介護に六年ほど没頭した。老々介護といってよい程度の年齢だった。仕事を辞め、老母に尽くした。尽くしたという言い方は少し傲慢ではあるが私としては何の心の迷いもなく人生のすべての残力をここに注ぎ込んだという気持ちが強く、感謝もしている。もしかしたら、感謝していると改めていうことで、私の人生におけるさまざまのだめ人間ぶりが少し許されるような気がしているだけかもしれないとしても。

 彼女が亡くなって、私の人生の役割も終了した。あとは余生である。だが自由という気持ちはない。人にあらずと言うと、ちょっと卑下が過ぎるが、あまり人様の邪魔にならぬように生きていければよい。

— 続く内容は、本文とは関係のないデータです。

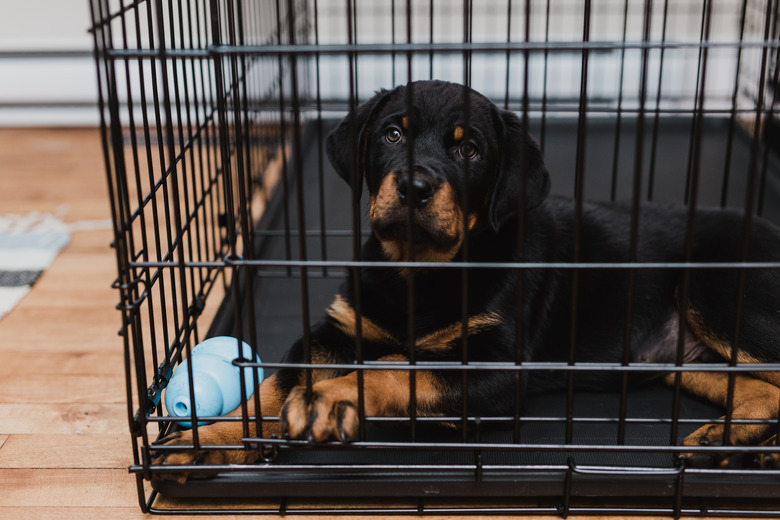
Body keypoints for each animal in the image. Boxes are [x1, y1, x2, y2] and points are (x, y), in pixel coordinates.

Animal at [157, 79, 780, 478]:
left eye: (472, 150)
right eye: (391, 135)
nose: (414, 186)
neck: (418, 269)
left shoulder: (496, 366)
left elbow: (397, 365)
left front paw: (330, 397)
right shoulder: (337, 327)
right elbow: (273, 384)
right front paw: (208, 440)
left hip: (717, 291)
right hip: (687, 359)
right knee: (763, 392)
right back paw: (728, 444)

 そういえば、運転歴は年相応に長いのだが、母を見送ってしばらく後、コンビニを出る時に縁石で擦ってしまった。こんなことは初めての経験で、案外精神がテンパった状態にあったのだろうかと思った。テンパったとは、古雅な言葉が好きな私としては使いたくないのだが、これがいちばん最初に出てきたもので、そのまま書いてしまった。この言葉、自分はtemperament、興奮しやすいとか不安定だったりする気質をあらわす英語からくる慣用かと思っていたが、どうやら麻雀の聴牌からくるらしい。しかし聴牌状態ならあと一つで上がりになるのだから行き詰まった気持ちとは違うのではないかという気がして、あまり言葉としてこなれてはいないのではないか。そうなるとやはり、普通に「精神的に追い込まれたようなところがあったのか」くらいの書き方が良かったと思いなおすのだが、まあいまさらよいか。

 人生の敗残者という位置は非常に居心地がよい。努力の必要がないからだろう。評価される必要がない。ただ、母には評価されるよう頑張ったわけで、私も最初からそういう覚悟を持って人生に挑んでいればあるいはもう少し何とかなったのだろうか。それは後出しの愚痴かもしれないが。まあ、いまさらもうどうでもよいことだ。

 母の体力の衰えを、私の死期と重ねて考えていたところがあった。介護の後のことは全く頭から消えていた。そこで介護ではない突然の日常が始まった。だから追い込まれていたのかなどと大げさに言わず、気持ちの切り替えに手間取ったと言えば済むことかもしれない。何でも書き方ひとつだ。ただ、存在論的な不安定さと言ってしまうと、気取った表現のようにとられてしまうだろうが、私にはそのようなところが確実にある。どこで生まれたのかも誰と誰の間に生まれたのかもよく知らないままに育った。今は一応わかっている。わかっているはずということに、公式ではなっている。母の死亡に伴って、様々な書類を書く必要があって、母の戸籍を順番に取り寄せていったから、おおよそこんなものであろうという道筋は見えた。でもそれは書類上のことであって、本当の履歴はわからない。記憶と戸籍上の居場所が一致しない。笑い話のようだ。

 こういう自分でもつかめない不安が原因なのか、あるいは生まれてしばらくの間充分な愛情を感じられなかったことで精神の不全感があるのか。前者はとても観念的で、ある程度のしっかりした自意識が必要かもしれない。私は自分で特にそのような意識を抱いたことがないから、それは的外れのような気はする。では後者なのか。でもそれを言うことは、大変申し訳ないという後ろめたさが残る。誰に対してなのか。それがよくわからない。大げさに言うと人類すべてに対して申し訳ないように思ってしまう。つまりそれは単なる愚痴であり泣き言である。私は、自分の弱さに負けただけだ。

 こう書いてくると、ちょっと観念的すぎるな。どうも、自然に書けない。